(DATASET ENTRIES Opens)
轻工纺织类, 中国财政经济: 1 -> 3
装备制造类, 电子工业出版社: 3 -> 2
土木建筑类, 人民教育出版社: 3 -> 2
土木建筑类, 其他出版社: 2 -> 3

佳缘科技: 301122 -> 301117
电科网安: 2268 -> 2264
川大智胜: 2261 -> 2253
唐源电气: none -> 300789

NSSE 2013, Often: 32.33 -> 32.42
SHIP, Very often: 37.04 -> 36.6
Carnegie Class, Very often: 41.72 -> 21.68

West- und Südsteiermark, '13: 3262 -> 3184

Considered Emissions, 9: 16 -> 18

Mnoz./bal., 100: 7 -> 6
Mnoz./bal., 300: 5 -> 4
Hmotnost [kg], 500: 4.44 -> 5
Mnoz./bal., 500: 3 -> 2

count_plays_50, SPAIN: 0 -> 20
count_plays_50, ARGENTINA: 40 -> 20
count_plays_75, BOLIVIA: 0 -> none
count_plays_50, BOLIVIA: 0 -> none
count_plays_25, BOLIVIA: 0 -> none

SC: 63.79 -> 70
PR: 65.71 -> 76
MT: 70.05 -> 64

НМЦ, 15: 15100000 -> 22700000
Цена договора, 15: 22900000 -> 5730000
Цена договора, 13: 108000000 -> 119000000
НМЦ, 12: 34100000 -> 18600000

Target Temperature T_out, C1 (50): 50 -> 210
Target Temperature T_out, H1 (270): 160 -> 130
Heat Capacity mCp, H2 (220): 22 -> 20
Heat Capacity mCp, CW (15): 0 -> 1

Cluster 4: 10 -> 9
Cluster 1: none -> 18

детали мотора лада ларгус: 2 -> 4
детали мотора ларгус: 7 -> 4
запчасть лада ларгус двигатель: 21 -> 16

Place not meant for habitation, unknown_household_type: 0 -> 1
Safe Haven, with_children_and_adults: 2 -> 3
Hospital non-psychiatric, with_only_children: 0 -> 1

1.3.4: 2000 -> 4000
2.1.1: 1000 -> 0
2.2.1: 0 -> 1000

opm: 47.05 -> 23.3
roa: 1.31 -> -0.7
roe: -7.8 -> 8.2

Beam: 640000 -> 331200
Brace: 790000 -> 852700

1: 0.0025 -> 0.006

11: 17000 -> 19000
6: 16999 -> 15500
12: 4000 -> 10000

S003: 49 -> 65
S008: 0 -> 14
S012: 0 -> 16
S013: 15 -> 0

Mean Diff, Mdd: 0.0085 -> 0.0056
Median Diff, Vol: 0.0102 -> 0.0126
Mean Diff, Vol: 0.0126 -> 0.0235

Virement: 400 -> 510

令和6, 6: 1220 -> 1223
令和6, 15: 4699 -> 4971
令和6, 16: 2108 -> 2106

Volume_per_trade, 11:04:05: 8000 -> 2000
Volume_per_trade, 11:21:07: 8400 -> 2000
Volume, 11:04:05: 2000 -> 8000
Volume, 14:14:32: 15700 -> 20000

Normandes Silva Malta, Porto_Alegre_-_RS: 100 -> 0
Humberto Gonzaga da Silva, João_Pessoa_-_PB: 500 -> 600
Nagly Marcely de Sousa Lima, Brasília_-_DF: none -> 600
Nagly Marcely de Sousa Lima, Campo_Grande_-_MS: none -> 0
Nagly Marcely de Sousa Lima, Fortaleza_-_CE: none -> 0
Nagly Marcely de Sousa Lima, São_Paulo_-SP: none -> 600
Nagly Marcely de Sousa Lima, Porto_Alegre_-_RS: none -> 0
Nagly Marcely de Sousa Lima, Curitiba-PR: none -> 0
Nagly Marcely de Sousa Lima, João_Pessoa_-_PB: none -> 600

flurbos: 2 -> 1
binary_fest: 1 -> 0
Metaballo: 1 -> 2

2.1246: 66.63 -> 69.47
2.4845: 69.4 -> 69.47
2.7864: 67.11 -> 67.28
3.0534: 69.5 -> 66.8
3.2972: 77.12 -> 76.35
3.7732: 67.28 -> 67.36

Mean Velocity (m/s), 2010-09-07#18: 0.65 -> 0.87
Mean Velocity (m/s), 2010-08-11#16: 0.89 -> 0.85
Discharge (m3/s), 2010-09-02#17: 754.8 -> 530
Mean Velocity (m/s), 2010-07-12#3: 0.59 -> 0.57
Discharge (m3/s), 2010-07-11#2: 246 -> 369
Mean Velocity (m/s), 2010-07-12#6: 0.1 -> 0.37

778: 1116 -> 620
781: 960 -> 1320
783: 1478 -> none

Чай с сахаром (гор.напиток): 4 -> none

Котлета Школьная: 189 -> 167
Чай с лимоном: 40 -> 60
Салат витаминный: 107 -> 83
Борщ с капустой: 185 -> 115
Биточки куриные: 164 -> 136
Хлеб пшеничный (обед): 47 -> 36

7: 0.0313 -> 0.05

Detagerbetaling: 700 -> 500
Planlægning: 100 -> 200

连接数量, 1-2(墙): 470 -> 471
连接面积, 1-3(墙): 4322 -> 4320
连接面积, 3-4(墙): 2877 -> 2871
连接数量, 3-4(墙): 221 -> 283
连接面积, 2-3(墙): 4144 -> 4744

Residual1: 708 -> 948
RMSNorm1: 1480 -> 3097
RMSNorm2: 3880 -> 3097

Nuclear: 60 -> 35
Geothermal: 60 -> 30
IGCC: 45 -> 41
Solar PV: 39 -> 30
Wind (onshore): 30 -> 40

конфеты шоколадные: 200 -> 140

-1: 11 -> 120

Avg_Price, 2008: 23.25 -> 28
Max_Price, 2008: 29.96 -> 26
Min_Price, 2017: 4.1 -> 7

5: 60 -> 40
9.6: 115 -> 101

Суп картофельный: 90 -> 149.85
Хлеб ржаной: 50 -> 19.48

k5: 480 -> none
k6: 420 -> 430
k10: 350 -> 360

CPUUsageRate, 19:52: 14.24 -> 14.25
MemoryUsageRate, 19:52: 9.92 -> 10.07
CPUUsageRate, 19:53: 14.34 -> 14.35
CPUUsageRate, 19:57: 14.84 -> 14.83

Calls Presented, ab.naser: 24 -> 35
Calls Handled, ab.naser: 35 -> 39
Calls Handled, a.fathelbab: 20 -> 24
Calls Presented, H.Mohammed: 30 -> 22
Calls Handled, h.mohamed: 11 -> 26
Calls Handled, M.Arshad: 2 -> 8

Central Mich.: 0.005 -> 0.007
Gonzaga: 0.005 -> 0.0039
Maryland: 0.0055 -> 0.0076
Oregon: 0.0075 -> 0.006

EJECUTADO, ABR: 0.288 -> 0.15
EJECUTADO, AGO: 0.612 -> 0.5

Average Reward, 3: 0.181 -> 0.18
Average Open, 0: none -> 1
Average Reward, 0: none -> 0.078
(DATASET ENTRIES Closes)
** WORK TO COMPLETE **
Only the lines holding the word "Discharge" belong in the answer; copy them from the listing above.

** OUTPUT FOR THIS TASK **
Discharge (m3/s), 2010-09-02#17: 754.8 -> 530
Discharge (m3/s), 2010-07-11#2: 246 -> 369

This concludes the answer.